The patient did not complain of chest pain or arrhythmia after the third day, and she was discharged on the sixth day of follow up. There was no haematoma in the lateral wall of the left ventricle but this part of the left ventricle was akinetic in the control echocardiography after 45 days.

Discussion

DIH can occur as a complication of myocardial infarction, PCI and cardiac surgery.1 Prediction and diagnosis of DIH is very difficult after PCI and cardiac surgery. There are a few cases of DIH after PCI reported in the literature.2

Continued leakage of blood from the coronary artery after any kind of perforation and avulsion of the vessel can lead to dissection of the myocardium and it is characterised by dissection between the spiral planes of heart muscle, including laminated thrombi, myocytes and fibrous tissue.2 Self-propagation of the haematoma leads to more expansion, and it can be complicated by myocardial wall rupture.3

Patients with previous cardiac surgery may have a selflimiting DIH because of pericardial adhesions to the epicardium.
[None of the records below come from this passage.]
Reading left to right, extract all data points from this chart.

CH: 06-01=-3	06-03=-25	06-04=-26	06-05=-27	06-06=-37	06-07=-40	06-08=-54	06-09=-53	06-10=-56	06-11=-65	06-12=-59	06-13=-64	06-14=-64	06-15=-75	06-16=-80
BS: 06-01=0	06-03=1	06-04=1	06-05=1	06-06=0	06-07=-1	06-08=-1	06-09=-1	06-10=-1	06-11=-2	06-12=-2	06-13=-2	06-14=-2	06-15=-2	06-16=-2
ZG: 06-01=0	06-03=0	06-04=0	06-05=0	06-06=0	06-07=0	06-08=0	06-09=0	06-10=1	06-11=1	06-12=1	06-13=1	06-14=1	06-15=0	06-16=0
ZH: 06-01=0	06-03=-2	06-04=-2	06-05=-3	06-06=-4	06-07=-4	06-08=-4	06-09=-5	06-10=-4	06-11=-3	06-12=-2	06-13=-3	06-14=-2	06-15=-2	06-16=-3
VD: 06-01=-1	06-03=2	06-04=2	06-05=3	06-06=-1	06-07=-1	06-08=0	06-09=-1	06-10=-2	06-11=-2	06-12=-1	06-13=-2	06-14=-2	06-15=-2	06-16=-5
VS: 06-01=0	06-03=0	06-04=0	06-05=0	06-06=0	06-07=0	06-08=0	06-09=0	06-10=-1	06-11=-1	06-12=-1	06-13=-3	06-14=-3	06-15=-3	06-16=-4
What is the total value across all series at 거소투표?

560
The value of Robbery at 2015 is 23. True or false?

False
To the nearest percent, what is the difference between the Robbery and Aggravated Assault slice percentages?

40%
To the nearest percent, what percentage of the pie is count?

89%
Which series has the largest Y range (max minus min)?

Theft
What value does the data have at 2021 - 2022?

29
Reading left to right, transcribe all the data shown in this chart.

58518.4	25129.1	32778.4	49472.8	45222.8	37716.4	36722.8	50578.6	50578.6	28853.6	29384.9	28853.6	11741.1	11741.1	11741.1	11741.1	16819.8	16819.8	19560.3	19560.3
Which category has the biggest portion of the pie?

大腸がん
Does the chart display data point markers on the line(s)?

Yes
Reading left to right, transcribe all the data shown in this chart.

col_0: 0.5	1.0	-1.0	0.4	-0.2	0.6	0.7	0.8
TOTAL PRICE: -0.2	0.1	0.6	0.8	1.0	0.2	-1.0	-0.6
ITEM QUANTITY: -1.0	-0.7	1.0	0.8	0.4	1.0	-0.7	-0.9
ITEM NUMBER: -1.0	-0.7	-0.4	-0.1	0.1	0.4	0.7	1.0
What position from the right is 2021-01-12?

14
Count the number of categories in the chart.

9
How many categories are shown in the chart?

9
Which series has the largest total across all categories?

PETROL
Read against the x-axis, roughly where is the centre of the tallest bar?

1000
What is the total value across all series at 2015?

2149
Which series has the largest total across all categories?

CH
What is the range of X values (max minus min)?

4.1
Therefore, these patients may be protected from myocardial rupture.4,5

Since it is a rare situation, management of DIH is challenging in evidence-based medicine. Conservative management of DIH is associated with a mortality rate as high as 90 to 100%.2 Management strategies depend on the location and/or extent of the DIH.

Left ventricular apical location of the DIH has higher spontaneous reabsorption rates so conservative management is preferable for this position. Evacuation of the DIH and surgical repair of the myocardium are the main strategies for an unstable patient with haemodynamic impairment. However, reported surgical mortality rates range from 0–80%, presumably because of the complex patho-anatomy and friable myocardium.2 We decided to manage the patient conservatively due to the short period of haemodynamic instability, the size stabilised after protamine treatment, and there were no significant related complications.

Conclusion

Since there are high mortality rates and difficulties in the management of DIH, the main treatment strategies should be based on prevention of this disease in adults. Control of the guide-wire (especially hydrophilic ones) is very important during PCI. Management of DIH should be individualised, integrating the patient’s haemodynamic stability, the size, location and extent of the DIH, and development of DIH-related complications.